After the Christchurch earthquakes, and even after the Kaikoura earthquakes in Wellington, owners were often barred access to their buildings because the structures were determined unsafe. But shouldn’t a building owner at least have right of access at his or her own risk? One result of cordons blocking access is that owners desperate to rescue critical business materials from the site will do so in riskier ways than if they were allowed to enter their own buildings. And what about business tenants desperate to retrieve critical records and equipment for business continuity reasons? Stories of sneaky missions into cordoned buildings to rescue computer servers were not uncommon. But sneaky missions are riskier missions.

The usual excuse for barring access is that, come the worst, public resources might need to be devoted to a rescue mission. But what if the occupier was prepared to pay that cost? At least one Christchurch business owner was barred access to his building even though he had his own search and rescue team on standby.

The legislation’s paramount focus on saving lives could see the repetition of this inability to balance benefits and costs, with too little weight being placed on the owner’s own wishes, on the costs of loss of business continuity, and on the ways that enforcing rules could increase risks. It is also worth remembering that policy and regulation work to protect lives in all kinds of policy areas, from road safety to medicine funding, and that we all fare better when government looks for ‘best-buys’ in safety rather than prioritising any particular area.

While the Bill makes no provision for notifying building owners of impending demolition or emergency strengthening works in urgent cases, it would require the government to consult with Heritage New Zealand in some cases. All costs of demolition or repair are then charged to the hapless building owner. Nothing in the legislation specifies how much power Heritage New Zealand has in this process. It is not hard to imagine cases where the owner is not notified, Heritage New Zealand requests expensive processes for urgent strengthening, and the owner is left to foot the bill. What is Heritage New Zealand’s incentive to avoid excessive costs?
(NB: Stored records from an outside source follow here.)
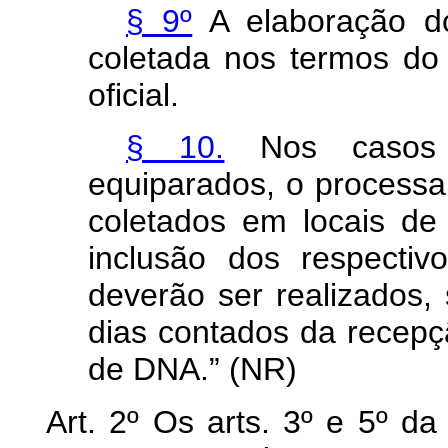
§ 9º
A elaboração do
coletada nos termos do 
oficial.
§ 10.
Nos casos 
equiparados, o processa
coletados em locais de
inclusão dos respectiv
deverão ser realizados, 
dias contados da recepç
de DNA.” (NR)
Art. 2º Os arts. 3º e 5º d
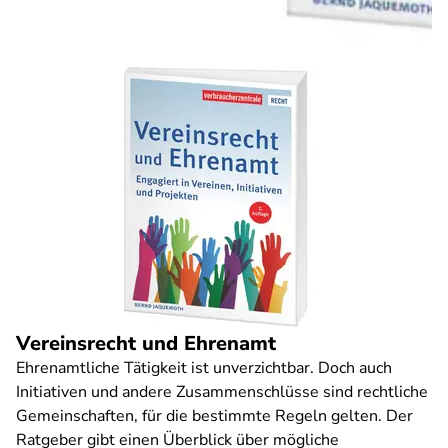
Vereinsrecht und Ehrenamt
Ehrenamtliche Tätigkeit ist unverzichtbar. Doch auch
Initiativen und andere Zusammenschlüsse sind rechtliche
Gemeinschaften, für die bestimmte Regeln gelten. Der
Ratgeber gibt einen Überblick über mögliche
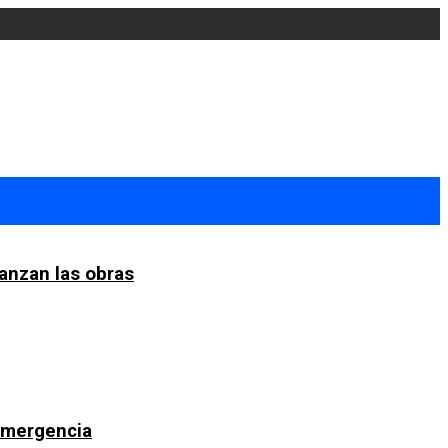
anzan las obras
 emergencia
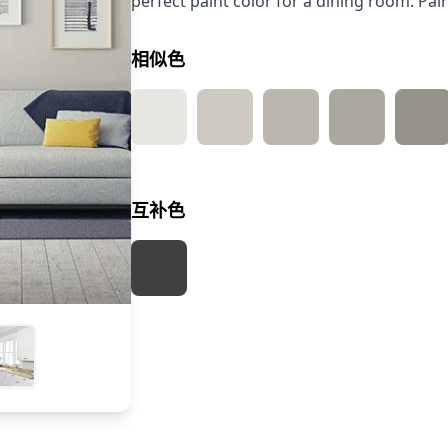
perfect paint color for a dining room. Pair
相似色
互补色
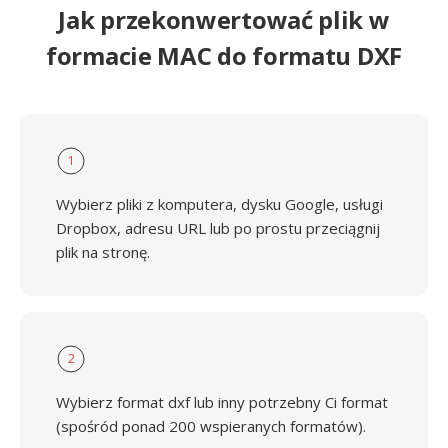
Jak przekonwertować plik w
formacie MAC do formatu DXF
1
Wybierz pliki z komputera, dysku Google, usługi
Dropbox, adresu URL lub po prostu przeciągnij
plik na stronę.
2
Wybierz format dxf lub inny potrzebny Ci format
(spośród ponad 200 wspieranych formatów).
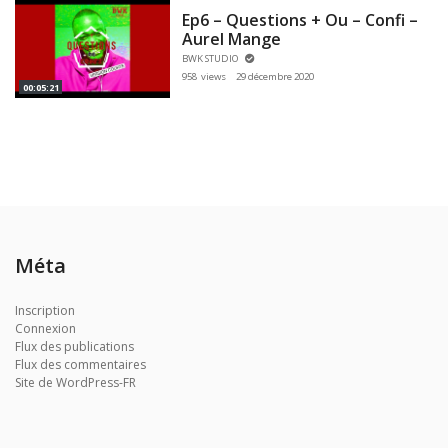
Ep6 – Questions + Ou – Confi –
Aurel Mange
BWK STUDIO
958 views
29 décembre 2020
00:05:21
Méta
Inscription
Connexion
Flux des publications
Flux des commentaires
Site de WordPress-FR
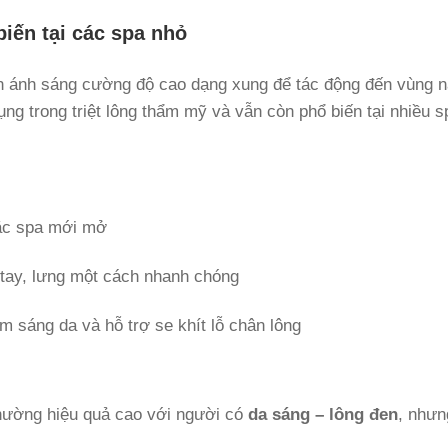
biến tại các spa nhỏ
 ánh sáng cường độ cao dạng xung để tác động đến vùng n
g trong triệt lông thẩm mỹ và vẫn còn phổ biến tại nhiều s
oặc spa mới mở
 tay, lưng một cách nhanh chóng
m sáng da và hỗ trợ se khít lỗ chân lông
thường hiệu quả cao với người có
da sáng – lông đen
, nhưn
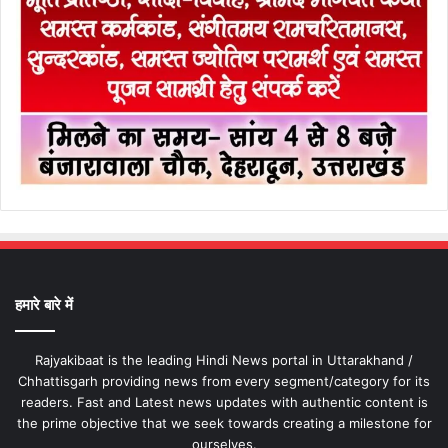
हमारे बारे में
Rajyakibaat is the leading Hindi News portal in Uttarakhand /
Chhattisgarh providing news from every segment/category for its
readers. Fast and Latest news updates with authentic content is
the prime objective that we seek towards creating a milestone for
ourselves.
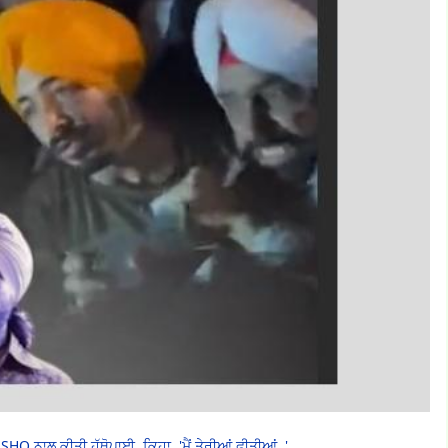
SHO ਨਾਲ ਕੀਤੀ ਹੱਥੋਪਾਈ, ਕਿਹਾ, 'ਮੈਂ ਤੇਰੀਆਂ ਫੀਤੀਆਂ..'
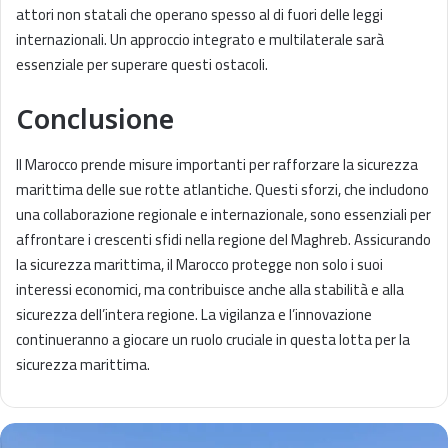
attori non statali che operano spesso al di fuori delle leggi
internazionali. Un approccio integrato e multilaterale sarà
essenziale per superare questi ostacoli.
Conclusione
Il Marocco prende misure importanti per rafforzare la sicurezza
marittima delle sue rotte atlantiche. Questi sforzi, che includono
una collaborazione regionale e internazionale, sono essenziali per
affrontare i crescenti sfidi nella regione del Maghreb. Assicurando
la sicurezza marittima, il Marocco protegge non solo i suoi
interessi economici, ma contribuisce anche alla stabilità e alla
sicurezza dell’intera regione. La vigilanza e l’innovazione
continueranno a giocare un ruolo cruciale in questa lotta per la
sicurezza marittima.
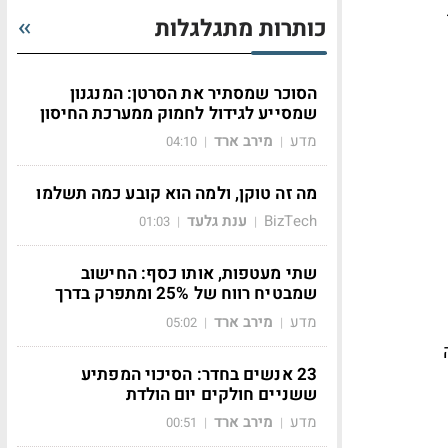
כותרות מתגלגלות
הסוכר שמסתיר את הסרטן: המנגנון
שמסייע לגידול לחמוק ממערכת החיסון
מדע
מירב ארד
04:10
|
|
מה זה טוקן, ולמה הוא קובע כמה תשלמו
BizTech
ענת גלעד
01:03
|
|
שתי מעטפות, אותו כסף: החישוב
שמבטיח רווח של 25% ומתפרק בדרך
מדע
מירב ארד
05:02
|
|
23 אנשים בחדר: הסיכוי המפתיע
ששניים חולקים יום הולדת
מדע
מירב ארד
00:51
|
|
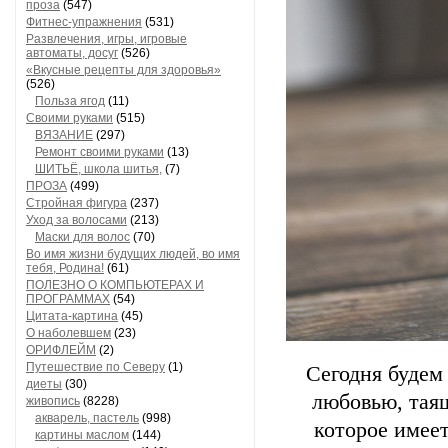
проза
(547)
Фитнес-упражнения
(531)
Развлечения, игры, игровые
автоматы, досуг
(526)
«Вкусные рецепты для здоровья»
(526)
Польза ягод
(11)
Своими руками
(515)
ВЯЗАНИЕ
(297)
Ремонт своими руками
(13)
ШИТЬЁ, школа шитья,
(7)
ПРОЗА
(499)
Стройная фигура
(237)
Уход за волосами
(213)
Маски для волос
(70)
Во имя жизни будущих людей, во имя
тебя, Родина!
(61)
ПОЛЕЗНО О КОМПЬЮТЕРАХ И
ПРОГРАММАХ
(54)
Цитата-картина
(45)
О наболевшем
(23)
ОРИФЛЕЙМ
(2)
Путешествие по Северу
(1)
Сегодня будем
диеты
(30)
любовью, таящ
живопись
(8228)
акварель, пастель
(998)
которое имее
картины маслом
(144)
And nothing in the legislation says whether or for how long the Government needs to wait for a reply from Heritage New Zealand, even in urgent cases. If an earthquake struck late on a Friday afternoon after relevant officials went home, for how long would truly urgent demolitions need to wait? A repeat of the tragedy on Colombo Street could occur.

Improving the framework for post-disaster recovery can provide benefits even as the Alpine Fault continues its nap. New Zealand has many historic churches with dwindling congregations. Insurance on those churches has become unbearably expensive because repairing to a heritage standard, come the disaster, would be exceptionally expensive. Allowing more flexibility in post-disaster strengthening and rebuilding could help reduce some of those costs.

It is great the Government is trying to improve disaster preparedness. The Select Committee has the time to get things right. We may yet have the need to thank them for it.

Dr Eric Crampton is Chief Economist with The New Zealand Initiative. From 2003 through 2014, he served as Lecturer and Senior Lecturer with the Department of Economics at the University of Canterbury; he was based in Christchurch during the earthquakes and their aftermath. He is co-author of two Initiative reports on earthquake policy: “Deadly Heritage,” released jointly with Deloitte, and “Recipe for Disaster: Building Policy on Shaky Ground,” co-authored with the Initiative’s Dr Bryce Wilkinson.